Locals in southern Yakutia share surprise over bare ground, as Russia’s leading meteorologist says some areas of Siberia are 12C too mild.
Bare ground outside the town of Olyokminsk, south of Yakutia
Videos and pictures show the unseasonal lack of a snow cover in Olyokminsk, Mirny and Oymyakon, the world's Pole of Cold, at a time of year when residents in the planet’s coldest permanently inhabited region are usually donning their thick fur coats.
Yakutia - also known as the Republic of Sakha - is the largest entity of the Russian Federation, an area almost the size of India, renowned for diamonds and permafrost.
Lyubov, 38, a local librarian in Olyokminsk, said: ‘It’s really dusty here now. We have snowfalls, and the ground is frozen, but the snow cover - typical for this time of the year for us - does not settle. The snow keeps thawing.
‘The air temperature is also warm for this time of year. It’s been holding at close to zero or just above it.
‘As my mother Tatiana says, she doesn’t remember such a warm and snowless autumn. She is 69 now, in her younger years she’d be wearing heavy fur coats and fur boots by now, the river would be frozen solid, and there would be a firm cover of snow on the ground.’
Snow on strike in Yakutia; videos filmed in November 2021 show bare ground outside the town of Olyokminsk in southern Yakutia, and very little snow - very unusual for this time of year - inside Olyokminsk
In Mirny it is colder - around minus 12C - but locals report an unusual lack of settled snow until Sunday, and forecasts suggest the mild weather, by Siberian standards, will continue.
Air temperature in Oimyakon, the coldest permanently inhabited settlement in earth is at its usual for November -31C. Frost covers trees and ground, but there is no snow.
Temperatures of up to 12C above the norm are forecast for Siberia this week, and other regions across Russia’s 11 time zones are also abnormally mild, said Dr Roman Vilfand, scientific director of the country’s Hydrometeorological Centre.
'Anomalies on Friday and Saturday will be double-digit in Moscow, as well as in the Vladimir and Ryazan regions,' he said.
'An 8C degree anomaly covers the entire centre of European Russia, the entire Volga region, the Urals, all of Western Siberia, the northern half of the Krasnoyarsk Territory with 12 degree anomalies and Yakutia.'
Residents of Oymyakon, The Pole of Cold (above) and Mirny in Yakutia report no to very little snow this November
Mikhail Zheleznyak, director of the Permafrost Institute of the Siberian Branch of the Russian Academy of Sciences, told YSIA that in the past half century average temperatures have warmed by up to 4C. The warmer conditions cause the thawing of permafrost.
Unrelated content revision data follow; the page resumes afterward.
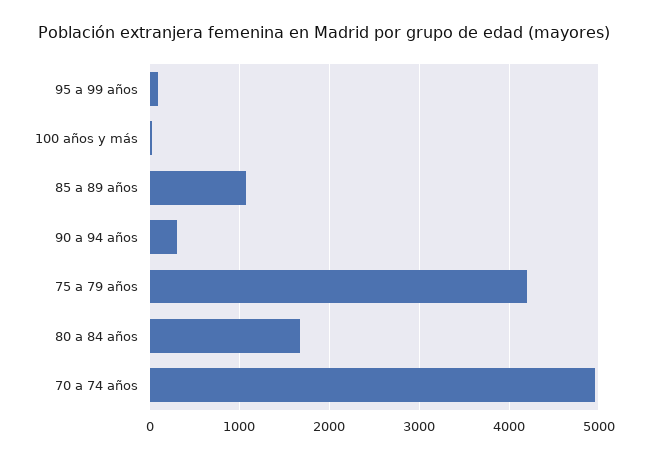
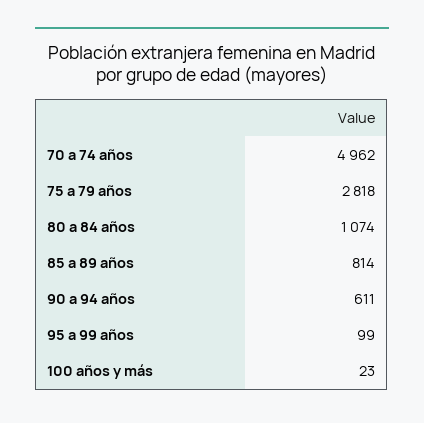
  {
    "95 a 99 años": 99,
    "100 años y más": 23,
-   "85 a 89 años": 1100,
+   "85 a 89 años": 814,
-   "90 a 94 años": 300,
+   "90 a 94 años": 611,
-   "75 a 79 años": 4200,
+   "75 a 79 años": 2818,
-   "80 a 84 años": 1700,
+   "80 a 84 años": 1074,
    "70 a 74 años": 4962
  }

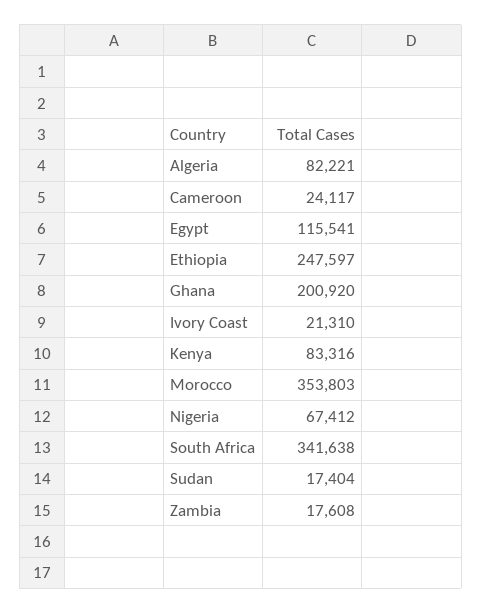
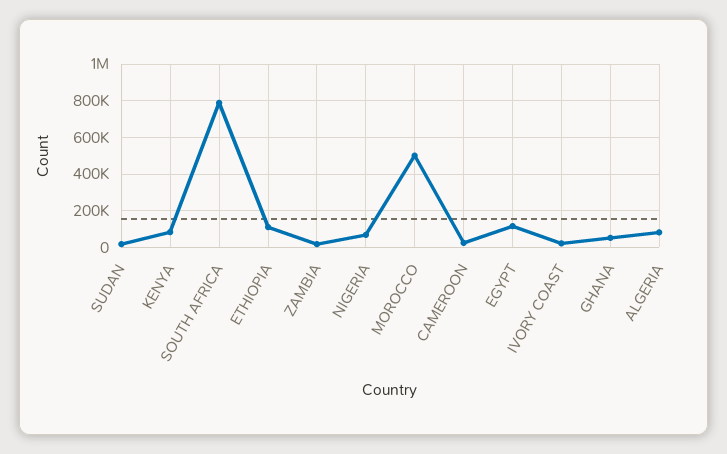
  {
    "Algeria": 82221,
    "Cameroon": 24117,
    "Egypt": 115541,
-   "Ethiopia": 247597,
+   "Ethiopia": 100000,
-   "Ghana": 200920,
+   "Ghana": 50000,
    "Ivory Coast": 21310,
    "Kenya": 83316,
-   "Morocco": 353803,
+   "Morocco": 500000,
    "Nigeria": 67412,
-   "South Africa": 341638,
+   "South Africa": 800000,
    "Sudan": 17404,
    "Zambia": 17608
  }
‘The climate has changed and will continue to change,’ he said. ‘But the most intense changes are taking place in the southern part of the permafrost zone - where we see the idleness and subsidence of permafrost.
‘Now it comes to central Yakutia, where the ice is located close to the surface. The depth of seasonal thawing here is increasing.’
The trend poses ‘serious consequences’ for Russia where some two-thirds of the country comprises permafrost, he said.